Top of STUDY MATERIAL
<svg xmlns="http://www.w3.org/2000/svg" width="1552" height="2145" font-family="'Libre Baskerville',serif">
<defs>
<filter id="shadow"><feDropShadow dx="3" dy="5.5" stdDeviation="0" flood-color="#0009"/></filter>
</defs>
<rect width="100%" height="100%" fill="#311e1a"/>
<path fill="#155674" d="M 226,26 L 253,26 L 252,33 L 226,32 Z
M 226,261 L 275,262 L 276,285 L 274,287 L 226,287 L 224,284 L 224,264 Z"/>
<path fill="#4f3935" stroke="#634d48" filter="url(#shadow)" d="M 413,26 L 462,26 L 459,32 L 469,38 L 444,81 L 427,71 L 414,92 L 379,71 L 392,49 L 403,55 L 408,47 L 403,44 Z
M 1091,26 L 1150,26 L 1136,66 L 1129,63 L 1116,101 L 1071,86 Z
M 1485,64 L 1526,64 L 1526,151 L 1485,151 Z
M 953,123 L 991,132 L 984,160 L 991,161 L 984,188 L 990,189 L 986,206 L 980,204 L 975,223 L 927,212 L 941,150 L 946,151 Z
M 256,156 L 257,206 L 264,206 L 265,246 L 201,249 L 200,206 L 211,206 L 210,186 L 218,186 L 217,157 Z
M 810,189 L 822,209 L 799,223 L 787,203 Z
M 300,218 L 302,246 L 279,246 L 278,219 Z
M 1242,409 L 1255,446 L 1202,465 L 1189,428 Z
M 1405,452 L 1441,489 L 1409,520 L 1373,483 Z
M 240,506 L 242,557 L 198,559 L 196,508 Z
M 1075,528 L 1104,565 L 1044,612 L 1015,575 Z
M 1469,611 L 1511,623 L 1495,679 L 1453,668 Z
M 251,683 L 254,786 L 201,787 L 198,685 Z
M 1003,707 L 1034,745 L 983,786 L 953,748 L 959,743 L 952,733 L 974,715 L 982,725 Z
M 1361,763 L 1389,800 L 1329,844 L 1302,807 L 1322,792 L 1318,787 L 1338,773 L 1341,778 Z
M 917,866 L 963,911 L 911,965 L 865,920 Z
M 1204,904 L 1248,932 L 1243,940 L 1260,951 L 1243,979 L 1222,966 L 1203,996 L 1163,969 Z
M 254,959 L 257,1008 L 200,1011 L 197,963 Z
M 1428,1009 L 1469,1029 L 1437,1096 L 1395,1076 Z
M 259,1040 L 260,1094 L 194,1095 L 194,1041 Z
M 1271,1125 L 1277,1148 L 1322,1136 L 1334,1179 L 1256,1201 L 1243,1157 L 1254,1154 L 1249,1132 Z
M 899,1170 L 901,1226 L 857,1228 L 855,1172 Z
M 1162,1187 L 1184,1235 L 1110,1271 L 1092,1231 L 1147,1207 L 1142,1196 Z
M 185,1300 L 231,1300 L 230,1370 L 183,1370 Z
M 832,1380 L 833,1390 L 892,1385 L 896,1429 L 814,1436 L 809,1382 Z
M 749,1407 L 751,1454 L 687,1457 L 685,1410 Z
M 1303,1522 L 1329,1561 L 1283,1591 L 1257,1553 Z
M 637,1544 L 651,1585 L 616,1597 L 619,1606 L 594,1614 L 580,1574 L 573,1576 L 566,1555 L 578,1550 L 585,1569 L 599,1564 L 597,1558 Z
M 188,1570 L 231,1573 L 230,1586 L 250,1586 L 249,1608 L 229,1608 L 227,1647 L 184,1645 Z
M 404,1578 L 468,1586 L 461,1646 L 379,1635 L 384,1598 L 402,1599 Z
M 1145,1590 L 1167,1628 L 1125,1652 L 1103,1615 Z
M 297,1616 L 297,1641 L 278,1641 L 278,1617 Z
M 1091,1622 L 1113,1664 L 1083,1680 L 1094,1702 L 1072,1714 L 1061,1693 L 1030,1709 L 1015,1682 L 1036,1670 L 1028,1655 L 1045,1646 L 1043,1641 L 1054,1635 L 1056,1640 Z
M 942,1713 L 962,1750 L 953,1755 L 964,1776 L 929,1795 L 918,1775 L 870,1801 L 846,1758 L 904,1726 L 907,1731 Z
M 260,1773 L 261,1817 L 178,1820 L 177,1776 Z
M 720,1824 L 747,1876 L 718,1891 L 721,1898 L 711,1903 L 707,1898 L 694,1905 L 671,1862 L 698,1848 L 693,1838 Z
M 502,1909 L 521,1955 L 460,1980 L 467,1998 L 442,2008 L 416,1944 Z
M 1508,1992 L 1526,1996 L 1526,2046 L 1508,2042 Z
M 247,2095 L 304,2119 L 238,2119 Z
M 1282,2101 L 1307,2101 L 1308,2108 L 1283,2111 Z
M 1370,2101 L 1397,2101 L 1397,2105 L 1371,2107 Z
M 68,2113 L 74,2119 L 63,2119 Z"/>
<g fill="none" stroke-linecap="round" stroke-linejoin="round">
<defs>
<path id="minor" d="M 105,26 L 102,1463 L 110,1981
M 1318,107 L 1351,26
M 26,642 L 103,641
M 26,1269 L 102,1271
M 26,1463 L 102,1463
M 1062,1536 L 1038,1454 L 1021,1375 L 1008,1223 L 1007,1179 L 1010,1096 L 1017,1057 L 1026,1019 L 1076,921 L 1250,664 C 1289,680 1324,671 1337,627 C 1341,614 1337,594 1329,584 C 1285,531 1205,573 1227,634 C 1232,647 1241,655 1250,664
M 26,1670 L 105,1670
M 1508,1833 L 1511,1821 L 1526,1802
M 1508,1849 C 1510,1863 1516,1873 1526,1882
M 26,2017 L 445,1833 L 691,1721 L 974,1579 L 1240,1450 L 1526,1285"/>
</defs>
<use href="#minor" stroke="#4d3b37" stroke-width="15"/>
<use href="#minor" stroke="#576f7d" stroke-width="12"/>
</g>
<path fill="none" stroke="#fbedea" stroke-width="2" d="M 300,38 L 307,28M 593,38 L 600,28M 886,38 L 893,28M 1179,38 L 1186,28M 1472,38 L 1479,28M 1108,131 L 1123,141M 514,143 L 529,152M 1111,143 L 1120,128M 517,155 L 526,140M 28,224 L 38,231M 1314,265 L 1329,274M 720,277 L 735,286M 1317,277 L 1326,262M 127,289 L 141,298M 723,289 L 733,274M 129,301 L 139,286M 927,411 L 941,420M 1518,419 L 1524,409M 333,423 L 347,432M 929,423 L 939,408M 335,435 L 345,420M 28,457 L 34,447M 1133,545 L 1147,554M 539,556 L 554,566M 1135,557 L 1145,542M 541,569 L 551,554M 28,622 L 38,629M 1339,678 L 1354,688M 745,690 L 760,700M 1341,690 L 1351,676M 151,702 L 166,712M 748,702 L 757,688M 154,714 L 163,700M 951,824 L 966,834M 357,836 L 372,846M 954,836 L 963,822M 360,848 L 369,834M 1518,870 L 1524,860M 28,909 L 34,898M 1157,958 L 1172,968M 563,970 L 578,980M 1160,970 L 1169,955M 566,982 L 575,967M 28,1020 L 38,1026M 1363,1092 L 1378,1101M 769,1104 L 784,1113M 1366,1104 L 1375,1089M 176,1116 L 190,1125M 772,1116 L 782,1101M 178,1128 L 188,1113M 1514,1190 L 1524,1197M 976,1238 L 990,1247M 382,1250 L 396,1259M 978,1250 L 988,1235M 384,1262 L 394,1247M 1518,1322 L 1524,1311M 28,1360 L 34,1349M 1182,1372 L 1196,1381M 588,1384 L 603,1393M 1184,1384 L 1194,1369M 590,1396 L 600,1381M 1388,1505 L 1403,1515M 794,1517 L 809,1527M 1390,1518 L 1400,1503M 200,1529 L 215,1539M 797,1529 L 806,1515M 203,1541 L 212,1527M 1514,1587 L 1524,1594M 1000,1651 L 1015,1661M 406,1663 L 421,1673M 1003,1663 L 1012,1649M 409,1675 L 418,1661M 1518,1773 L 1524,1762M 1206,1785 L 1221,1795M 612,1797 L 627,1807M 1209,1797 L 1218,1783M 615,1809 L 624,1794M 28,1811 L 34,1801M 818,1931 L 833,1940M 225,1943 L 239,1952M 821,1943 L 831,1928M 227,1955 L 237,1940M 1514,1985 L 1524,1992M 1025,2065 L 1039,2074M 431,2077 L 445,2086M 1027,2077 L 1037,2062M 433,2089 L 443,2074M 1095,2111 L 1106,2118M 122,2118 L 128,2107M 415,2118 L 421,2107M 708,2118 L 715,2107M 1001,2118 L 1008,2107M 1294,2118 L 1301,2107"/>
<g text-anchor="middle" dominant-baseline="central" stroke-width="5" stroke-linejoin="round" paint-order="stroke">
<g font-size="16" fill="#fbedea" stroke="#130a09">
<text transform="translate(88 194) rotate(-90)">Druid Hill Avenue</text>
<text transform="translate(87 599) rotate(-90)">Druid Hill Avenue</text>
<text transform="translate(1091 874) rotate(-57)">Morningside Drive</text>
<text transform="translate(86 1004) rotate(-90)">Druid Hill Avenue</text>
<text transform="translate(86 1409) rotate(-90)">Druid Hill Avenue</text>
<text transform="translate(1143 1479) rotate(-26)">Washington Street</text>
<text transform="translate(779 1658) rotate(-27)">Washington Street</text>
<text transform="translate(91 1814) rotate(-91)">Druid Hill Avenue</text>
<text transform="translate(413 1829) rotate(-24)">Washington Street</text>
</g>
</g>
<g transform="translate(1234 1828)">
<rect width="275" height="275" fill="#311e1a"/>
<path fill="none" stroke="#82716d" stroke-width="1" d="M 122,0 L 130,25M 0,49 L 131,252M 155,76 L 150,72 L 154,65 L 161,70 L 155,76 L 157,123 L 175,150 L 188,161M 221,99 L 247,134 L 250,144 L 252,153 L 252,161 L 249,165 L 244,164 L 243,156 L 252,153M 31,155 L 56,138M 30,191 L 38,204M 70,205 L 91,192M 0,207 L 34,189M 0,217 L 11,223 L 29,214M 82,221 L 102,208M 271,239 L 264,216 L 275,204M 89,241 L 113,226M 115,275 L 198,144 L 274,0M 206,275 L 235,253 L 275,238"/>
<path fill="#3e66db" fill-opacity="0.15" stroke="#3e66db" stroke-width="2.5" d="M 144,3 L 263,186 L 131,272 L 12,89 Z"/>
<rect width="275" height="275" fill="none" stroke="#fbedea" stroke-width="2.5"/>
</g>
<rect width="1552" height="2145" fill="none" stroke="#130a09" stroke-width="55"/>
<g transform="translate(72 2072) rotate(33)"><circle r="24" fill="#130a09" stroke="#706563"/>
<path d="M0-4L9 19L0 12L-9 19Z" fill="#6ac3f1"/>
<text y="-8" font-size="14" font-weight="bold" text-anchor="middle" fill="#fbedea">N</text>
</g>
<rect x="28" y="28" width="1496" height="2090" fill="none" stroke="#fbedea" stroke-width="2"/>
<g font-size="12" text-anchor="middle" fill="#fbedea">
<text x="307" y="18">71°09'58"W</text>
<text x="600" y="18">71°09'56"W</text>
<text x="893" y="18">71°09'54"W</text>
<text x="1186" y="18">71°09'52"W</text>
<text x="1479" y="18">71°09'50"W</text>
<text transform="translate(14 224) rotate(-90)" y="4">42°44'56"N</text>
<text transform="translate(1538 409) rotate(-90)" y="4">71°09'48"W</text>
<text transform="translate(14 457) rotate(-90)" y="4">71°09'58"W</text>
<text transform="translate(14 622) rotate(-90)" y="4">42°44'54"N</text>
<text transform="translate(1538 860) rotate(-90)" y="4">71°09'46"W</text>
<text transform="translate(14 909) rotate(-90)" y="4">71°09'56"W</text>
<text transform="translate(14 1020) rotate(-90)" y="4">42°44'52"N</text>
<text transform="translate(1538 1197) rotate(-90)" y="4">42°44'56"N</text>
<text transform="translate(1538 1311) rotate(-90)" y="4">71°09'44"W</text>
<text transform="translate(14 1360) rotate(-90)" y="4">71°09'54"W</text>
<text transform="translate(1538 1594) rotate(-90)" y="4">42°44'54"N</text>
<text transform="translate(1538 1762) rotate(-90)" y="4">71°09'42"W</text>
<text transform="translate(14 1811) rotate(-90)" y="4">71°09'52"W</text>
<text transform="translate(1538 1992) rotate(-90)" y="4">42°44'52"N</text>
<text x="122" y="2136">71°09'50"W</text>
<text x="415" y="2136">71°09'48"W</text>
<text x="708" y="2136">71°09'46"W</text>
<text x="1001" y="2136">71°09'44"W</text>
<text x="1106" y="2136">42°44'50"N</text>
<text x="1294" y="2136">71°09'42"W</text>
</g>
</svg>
Bottom of STUDY MATERIAL
## TO DO
Which lines in the records above contain the word "round"? Return each of them.

## ANSWER FOR THIS EXERCISE
<g fill="none" stroke-linecap="round" stroke-linejoin="round">
<g text-anchor="middle" dominant-baseline="central" stroke-width="5" stroke-linejoin="round" paint-order="stroke">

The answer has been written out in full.